Bait and Switch

We had thought the White House had unleashed a brilliant strategy to help with military retention. Now, the stated priority of military families is looking suspect at best.

Quite possibly taking a page from the playbook of military retention gurus, First Lady Michelle Obama made her first trip outside the White House to visit family members of those stationed at Fort Bragg, N.C.

But the recent wailing and gnashing of teeth over possible veterans’ health care changes proposed by the White House seem in stark contrast to Michelle’s efforts to support military families.

The First Lady visited the sprawling base, home to the 82nd Airborne Division among others. Bragg’s units are in constant motion. Multiple and repeated deployments can take their toll on units, and the effect on members often is worsened by the toll exacted on their spouses, children, and loved ones, Many believe a uniformed member will ditch the ranks if the family is unhappy. (We are not accounting for economic conditions.) But if the home fires are happily burning, the uniformed member might have a greater propensity to reenlist. Retention is a fickle Achilles heel.

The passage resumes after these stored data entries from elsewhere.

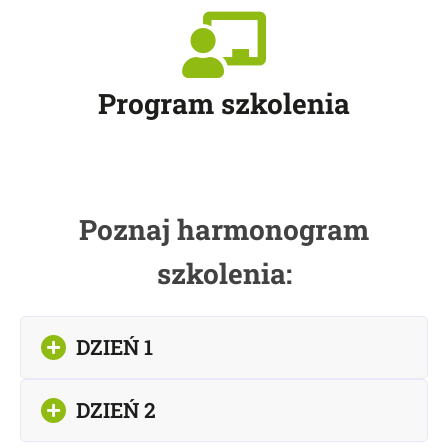
Program szkolenia
Poznaj harmonogram
szkolenia:
DZIEŃ 1
DZIEŃ 2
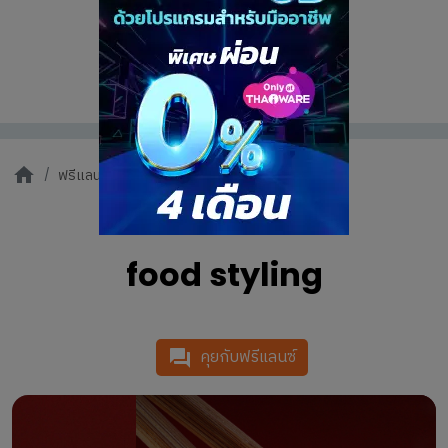
ฟรีแลนซ์ทั้งหมด
food styling
food styling
คุยกับฟรีแลนซ์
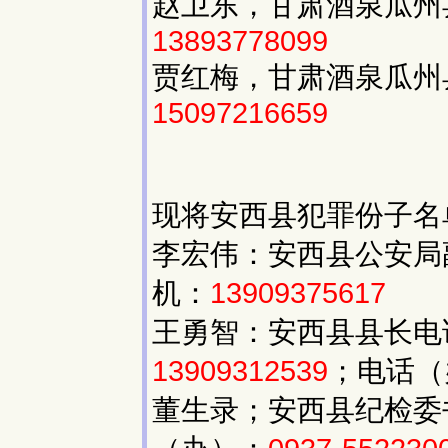
赵卫东，甘肃酒泉瓜州
13893778099
贾红梅，甘肃酒泉瓜州
15097216659
现将安西县犯罪份子名
李宏伟：安西县公安局
机：
13909375617
王勇智：安西县县长电
13909312539
；电话（
董生录；安西县纪检委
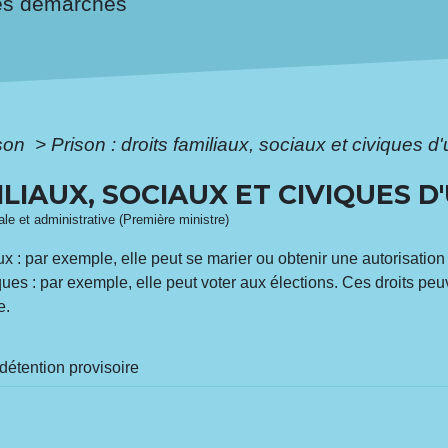
es démarches
ison
>
Prison : droits familiaux, sociaux et civiques d
ILIAUX, SOCIAUX ET CIVIQUES 
gale et administrative (Première ministre)
x : par exemple, elle peut se marier ou obtenir une autorisation
ques : par exemple, elle peut voter aux élections. Ces droits pe
e.
étention provisoire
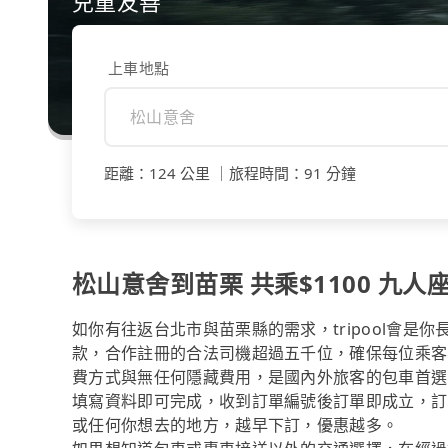
兒童友善
上車地點
距離
：
124 公里
｜
旅程時間
：
91 分鐘
松山意舍到苗栗 共乘$1100 九人座
如你有往返台北市與苗栗縣的需求，tripool會是
款，合作註冊的合法司機超過五千位，確保每位乘客
費方式與無任何隱藏費用，是國內外旅客的包車首選
填寫資料即可完成，收到訂單編號後訂單即成立，訂
或任何你想去的地方，越早下訂，優惠越多。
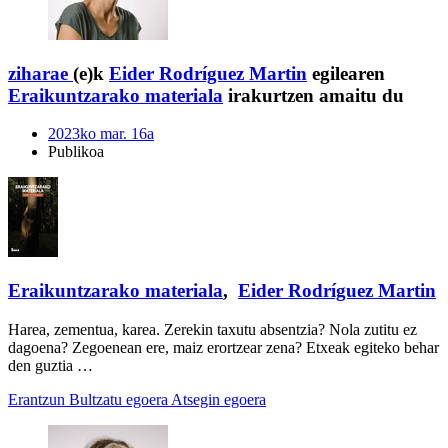
ziharae
(e)k
Eider Rodríguez Martin
egilearen
Eraikuntzarako materiala
irakurtzen amaitu du
2023ko mar. 16a
Publikoa
Eraikuntzarako materiala
,
Eider Rodríguez Martin
Harea, zementua, karea. Zerekin taxutu absentzia? Nola zutitu ez
dagoena? Zegoenean ere, maiz erortzear zena? Etxeak egiteko behar
den guztia …
Erantzun
Bultzatu egoera
Atsegin egoera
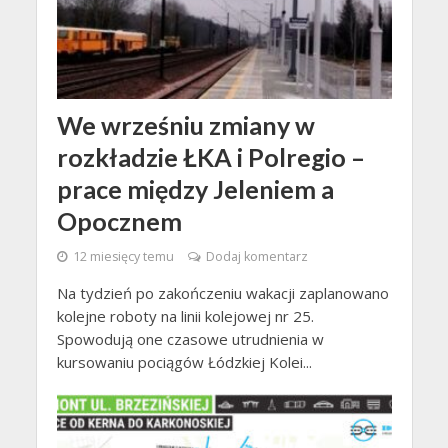
We wrześniu zmiany w
rozkładzie ŁKA i Polregio –
prace między Jeleniem a
Opocznem
12 miesięcy temu
Dodaj komentarz
Na tydzień po zakończeniu wakacji zaplanowano
kolejne roboty na linii kolejowej nr 25.
Spowodują one czasowe utrudnienia w
kursowaniu pociągów Łódzkiej Kolei...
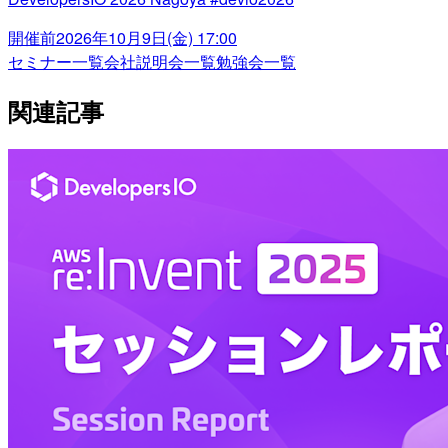
開催前
2026年10月9日(金) 17:00
セミナー一覧
会社説明会一覧
勉強会一覧
関連記事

But those fires might be have cooled somewhat. What happens when that healthy soldier at Bragg is retired into the VA health care system with a service-connected disability? In a surprise announcement by the White House, it seems the money changers might be looking at billing a veteran’s private insurance for the care, whereas currently service-connected care is handled by the VA. We’re trackin’, but the proposal seems bizarre. (A VA spokesperson says additional information will come from Secretary Eric Shinseki and team. Our guess is the former Army chief of staff knew little about this, but that’s speculation. We will publish additional information from the VA when we have it.)

Even stranger than catching the VA secretary off guard (our guess), is the timing of this “announcement” just days after the First Lady’s visit highlighting the priority of military families. Maybe there is a big difference between active duty members and retirees, even though some were forced from active duty service because of the scars of war. Don’t know.

And all this as military families believe they are important to Washington.